Celiac disease is one of those eluse illnesses that is very difficult to diagnose. Unfortunately there are many false negative results with the blood tests, and even the biopsies. There are certain labs that specialize in interpreting the test correctly so that matters also. Biopsies are needed in several different areas of the intestines but if one of the lessions is not biopsied directly, the results could still be negative. Some doctors are more successful with finding celiac disease with the pill cam. That is a very small camera sent through the digestive tract and pictures are taken and can pick up diseased places that other tests may miss. Some people do not have symptoms of celiac even though they may have the disease. As long as your daughter is asymptomatic, she should be tested once a year but may need more than just a blood test. Hope this helps. An online celiac support group may have more answers too.

Hi April,
I am sorry for the worrys about celiac disease.

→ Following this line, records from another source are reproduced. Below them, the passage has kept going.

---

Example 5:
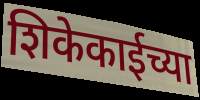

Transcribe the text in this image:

शिकेकाईच्या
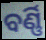
ବର୍ଣ୍ଣି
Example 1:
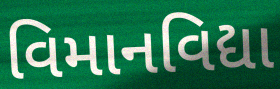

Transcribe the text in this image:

વિમાનવિદ્યા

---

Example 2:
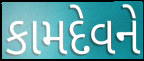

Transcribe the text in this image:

કામદેવને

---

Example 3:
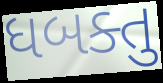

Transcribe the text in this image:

ધબક્તુ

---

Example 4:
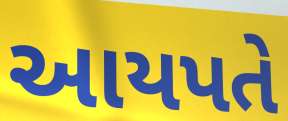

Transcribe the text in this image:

આયપતે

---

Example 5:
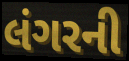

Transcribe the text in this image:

લંગરની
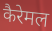
कैरेमल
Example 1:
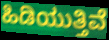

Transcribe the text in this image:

ಹಿಡಿಯುತ್ತಿವೆ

My youngest daughter has it, but is termed only wheat, gluten and fructose intolerant. She is one number away from the diagnosis by blood test. But the biopsies we had done were positive. If your daughter has no symptoms then a once a year blood check should be good. I am very glad you have a doctor who is so caring and observant and is taking all precautions for your daughter. That is a major plus for both of you and i hope that gives you a big sense of relief.

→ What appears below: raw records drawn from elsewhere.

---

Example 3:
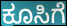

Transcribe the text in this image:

ಕೂಸಿಗೆ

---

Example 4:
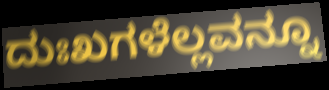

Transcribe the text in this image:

ದುಃಖಗಳೆಲ್ಲವನ್ನೂ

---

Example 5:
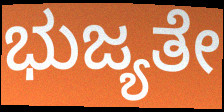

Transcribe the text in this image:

ಭುಜ್ಯತೇ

Your daughter"s doctor screened her for celiac,will do periodically for that or if she develops the symptoms,not growing as expected or her blood glucose control is irrational though every thing is done as expected.If I suspect celiac and antibodies are negative,I will screen for total serum Ig A
Gluten free diet is not recommended without proof for celiac or food allergy or in Autistic children

OK, Well thank you so much for all the info. She has pretty good blood sugars since we’ve gotten on her pump(omnipod) so I hope nothing changes. But I know someday it will. Can’t wait for those puberty years:( But I think right know I’m just worried for nothing. But I do appreciate all the responses. I’m so glad I’ve found this website!
Thanks again,

It depends on whether they tested for antibodies and/or did the genetic test. My understanding that theoretically if the genetic test is negative, you are not supposed to be at further risk for celiac and do not require re-testing; if it’s positive, it doesn’t mean you will definitely get it, but you are at increased risk and should continue to be re-screened. That said, I’ve also heard folks say that the genetic test is not as definitive as it is said to be—I’m not an expert on that and don’t know though.

I tested negative on the genetic test shortly after my T1D diagnosis when having some GI problems (which ended up being attributed to my positive lactose intolerance test). No one has ever suggested I be re-screened for celiac given that, although I also don’t have symptoms that match up with celiac.